After providing these logics, users can use our package to compress the model and do the inference.

In [1]:
import torch
from model.unet import Unet
from tqdm.contrib import tenumerate

  from .autonotebook import tqdm as notebook_tqdm


In [None]:
# We don't have the pretrained model, so need to train it from scratch:
!wget http://data.celltrackingchallenge.net/training-datasets/Fluo-N2DH-SIM+.zip -P ./data
!unzip ./data/Fluo-N2DH-SIM+.zip -d ./data
!rm ./data/Fluo-N2DH-SIM+.zip
!python train_unet.py --data_path "./data/Fluo-N2DH-SIM+/02" --gt_path "./data/Fluo-N2DH-SIM+/02_GT/SEG" --num_epoch 20

In [2]:
# Set the seed for reproducibility:
from monai.utils import set_determinism

seed_value = 2023
torch.manual_seed(seed_value)
torch.backends.cudnn.deterministic = True
set_determinism(seed=seed_value)

## 1. Compress the model

### 1.1 Load the model:

In [3]:
state_dict = torch.load("./unet.pth")
net = Unet(in_channels=1, classes=2)
net.load_state_dict(state_dict)

<All keys matched successfully>

### 1.2 Some logics required to be provided by users:

In [4]:
from functools import partial
from monai.data import DataLoader, Dataset
from custom import train, infer
from data import generate_data_dict, train_transform, test_transform
import yaml
import os
from pathlib import Path

# 1. train logic and infer logic:
fine_tune = partial(train, num_epoch=2)
calibrate = partial(infer, calib_num=4)

# 2. Iterable data, here is a dataloader, used for calibration and fine-tuning:
train_data_path = Path("./data/Fluo-N2DH-SIM+/02")
train_gt_path = Path("./data/Fluo-N2DH-SIM+/02_GT/SEG")
dataset = Dataset(
    data=generate_data_dict(train_data_path, train_gt_path), transform=train_transform
)
dataloader = DataLoader(dataset, batch_size=2, shuffle=True, num_workers=0)

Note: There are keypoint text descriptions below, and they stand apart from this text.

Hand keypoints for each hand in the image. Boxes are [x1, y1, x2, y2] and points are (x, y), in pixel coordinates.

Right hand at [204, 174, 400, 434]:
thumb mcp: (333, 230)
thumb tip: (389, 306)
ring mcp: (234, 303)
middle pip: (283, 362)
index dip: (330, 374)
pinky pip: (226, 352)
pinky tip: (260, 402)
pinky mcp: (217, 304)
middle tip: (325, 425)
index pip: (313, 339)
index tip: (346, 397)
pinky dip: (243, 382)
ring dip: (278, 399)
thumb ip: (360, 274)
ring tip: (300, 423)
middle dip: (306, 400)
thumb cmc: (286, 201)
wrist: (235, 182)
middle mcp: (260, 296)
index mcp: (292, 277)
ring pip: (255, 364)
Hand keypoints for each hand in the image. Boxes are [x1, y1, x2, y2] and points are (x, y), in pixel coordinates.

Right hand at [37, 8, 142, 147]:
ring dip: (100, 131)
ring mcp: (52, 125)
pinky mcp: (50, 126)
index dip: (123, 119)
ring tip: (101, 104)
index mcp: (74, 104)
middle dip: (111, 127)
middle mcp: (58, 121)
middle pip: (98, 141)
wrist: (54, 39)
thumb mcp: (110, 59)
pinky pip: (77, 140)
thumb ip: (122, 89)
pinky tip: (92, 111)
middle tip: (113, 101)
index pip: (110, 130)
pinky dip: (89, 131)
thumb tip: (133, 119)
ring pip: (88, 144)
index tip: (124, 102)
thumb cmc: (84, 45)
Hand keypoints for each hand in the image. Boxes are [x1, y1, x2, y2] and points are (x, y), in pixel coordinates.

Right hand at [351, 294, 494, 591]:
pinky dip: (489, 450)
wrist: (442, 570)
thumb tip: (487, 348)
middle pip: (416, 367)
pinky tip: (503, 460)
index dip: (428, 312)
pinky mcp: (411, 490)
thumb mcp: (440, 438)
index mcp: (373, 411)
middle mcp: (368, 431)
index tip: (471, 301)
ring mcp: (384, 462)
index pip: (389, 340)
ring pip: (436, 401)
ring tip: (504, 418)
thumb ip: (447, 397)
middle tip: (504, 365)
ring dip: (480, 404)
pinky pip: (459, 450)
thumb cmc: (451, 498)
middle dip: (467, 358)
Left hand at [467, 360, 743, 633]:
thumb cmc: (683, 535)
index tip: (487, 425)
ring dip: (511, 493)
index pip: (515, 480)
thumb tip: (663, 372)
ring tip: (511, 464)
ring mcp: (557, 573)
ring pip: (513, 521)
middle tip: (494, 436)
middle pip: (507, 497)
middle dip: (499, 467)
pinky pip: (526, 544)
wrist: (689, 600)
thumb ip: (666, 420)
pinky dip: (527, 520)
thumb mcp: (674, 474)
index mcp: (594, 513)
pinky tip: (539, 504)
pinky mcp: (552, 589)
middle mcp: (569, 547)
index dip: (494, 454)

2023-04-27 15:32:53,006 - Resource 'XMLSchema.xsd' is already loaded


150it [00:00, 124091.83it/s]


### 1.3 Compress the model:

In [5]:
from efficientbioai.compress_ppl import Pipeline
from efficientbioai.utils import Dict2ObjParser



In [6]:
cfg_path = Path("./custom_config.yaml")
with open(cfg_path, "r") as stream:
    config_yml = yaml.safe_load(stream)
    config = Dict2ObjParser(config_yml).parse()

In [None]:
exp_path = Path("./exp")
Path.mkdir(exp_path, exist_ok=True)
pipeline = Pipeline.setup(config_yml)
pipeline(net, dataloader, fine_tune, calibrate, exp_path)
pipeline.network2ir()

# 2. Infer the model

We use the openvino inference engine to do the inference.

In [8]:
from efficientbioai.infer.backend.openvino import create_opv_model
from monai.inferers import sliding_window_inference

In [9]:
model_name = config.model.model_name
cfg_path = exp_path / f"{model_name}.yaml"
infer_path = exp_path / "academic_deploy_model.xml"

In [10]:
test_data_path = Path("./data/Fluo-N2DH-SIM+/01")
test_gt_path = Path("./data/Fluo-N2DH-SIM+/01_GT/SEG")
test_dataset = Dataset(
    data=generate_data_dict(test_data_path, test_gt_path), transform=test_transform
)
test_dataloader = DataLoader(test_dataset, batch_size=1, shuffle=False, num_workers=0)

65it [00:00, 77188.49it/s]


inference with the quantized model.

In [11]:
quantized_model = create_opv_model(infer_path)

In [12]:
for i, batch_data in tenumerate(test_dataloader):
    data, label = batch_data["img"], batch_data["seg"]
    sliding_window_inference(
        inputs=data,
        predictor=quantized_model,
        device=torch.device("cpu"),
        roi_size=(128, 128),
        sw_batch_size=1,
        overlap=0.1,
        mode="constant",
    )

100%|██████████| 65/65 [00:16<00:00,  3.96it/s]


inference with the normal model (float32, not on the engine).

In [28]:
normal_model = net
normal_model.eval()
for i, batch_data in tenumerate(test_dataloader):
    data, label = batch_data["img"], batch_data["seg"]
    sliding_window_inference(
        inputs=data,
        predictor=normal_model,
        device=torch.device("cpu"),
        roi_size=(128, 128),
        sw_batch_size=1,
        overlap=0.1,
        mode="constant",
    )

100%|██████████| 65/65 [01:05<00:00,  1.00s/it]


Through compression, the inference speed is improved by 4x.